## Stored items
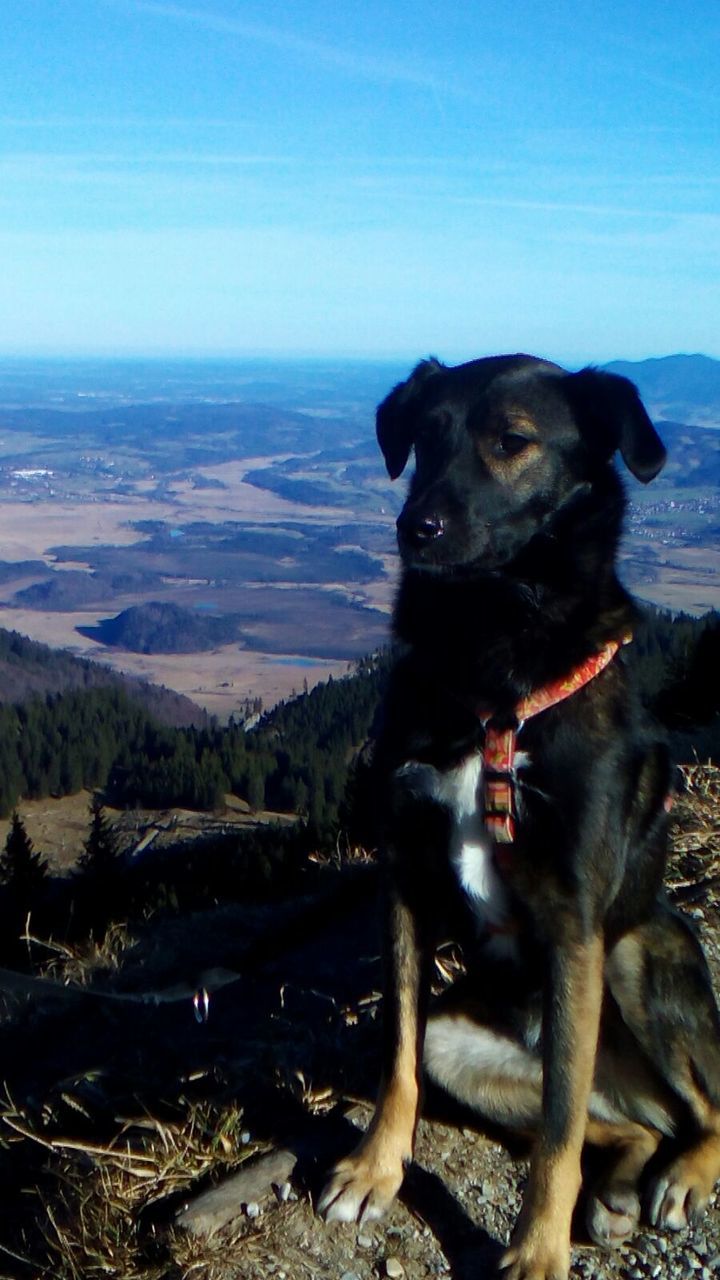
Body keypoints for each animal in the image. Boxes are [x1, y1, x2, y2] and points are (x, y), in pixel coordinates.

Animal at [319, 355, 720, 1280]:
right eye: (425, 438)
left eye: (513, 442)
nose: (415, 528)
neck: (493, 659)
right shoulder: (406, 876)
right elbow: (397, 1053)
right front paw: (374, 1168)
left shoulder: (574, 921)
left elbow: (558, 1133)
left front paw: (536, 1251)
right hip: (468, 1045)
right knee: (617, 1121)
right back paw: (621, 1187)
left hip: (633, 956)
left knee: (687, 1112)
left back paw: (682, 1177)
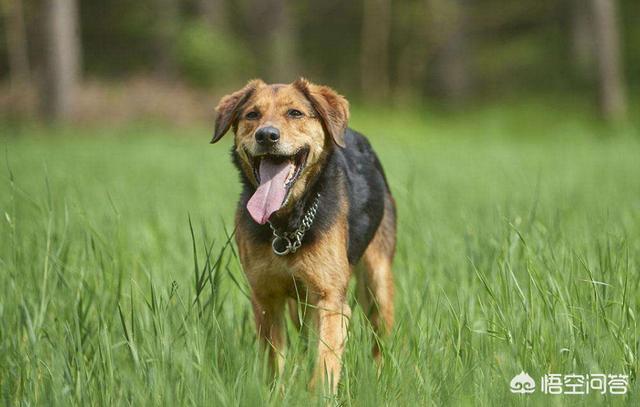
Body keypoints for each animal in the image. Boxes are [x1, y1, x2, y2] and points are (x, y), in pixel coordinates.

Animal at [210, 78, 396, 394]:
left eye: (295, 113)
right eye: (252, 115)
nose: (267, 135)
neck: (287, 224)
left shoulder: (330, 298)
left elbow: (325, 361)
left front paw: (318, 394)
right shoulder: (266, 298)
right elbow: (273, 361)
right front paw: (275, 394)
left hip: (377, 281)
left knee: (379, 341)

...

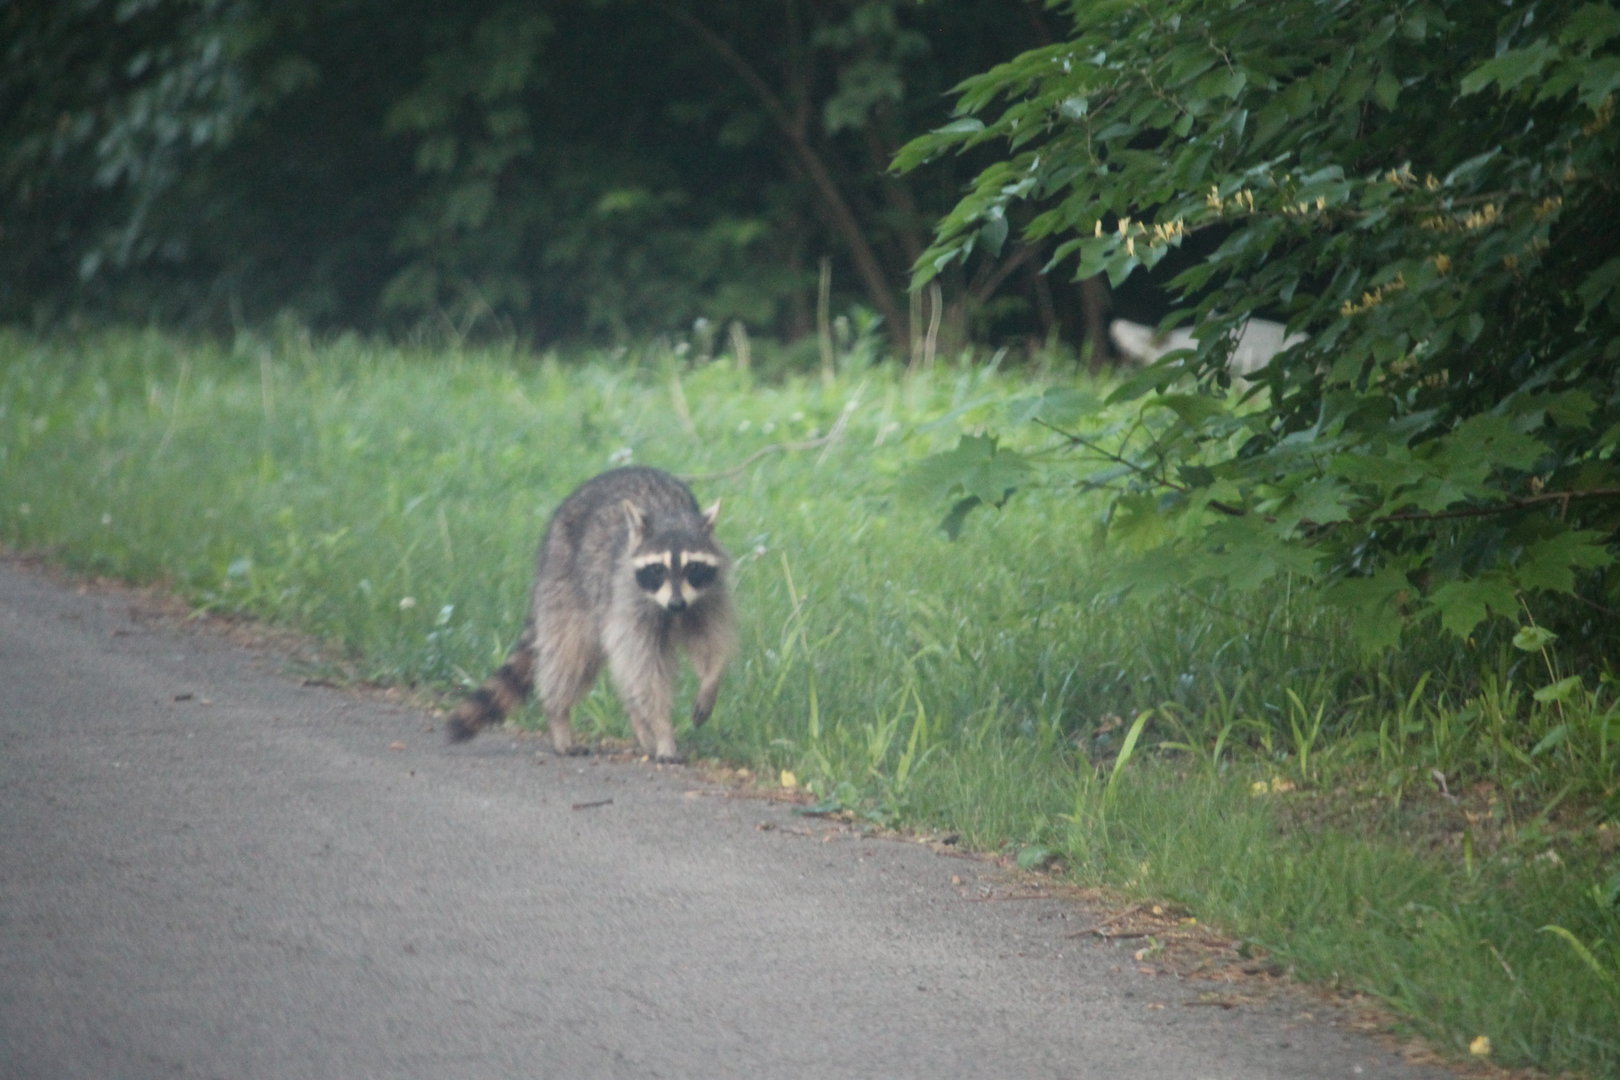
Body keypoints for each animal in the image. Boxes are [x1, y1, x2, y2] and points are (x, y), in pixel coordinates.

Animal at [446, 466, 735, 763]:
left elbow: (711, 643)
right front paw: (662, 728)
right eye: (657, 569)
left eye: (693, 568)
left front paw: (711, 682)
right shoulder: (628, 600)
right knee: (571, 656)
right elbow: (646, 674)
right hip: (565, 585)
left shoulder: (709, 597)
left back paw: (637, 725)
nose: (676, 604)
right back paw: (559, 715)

## What you have to do
Using the entries above, state how many lines contain the string "knee"; the number is all that is needed.

## Expected answer
4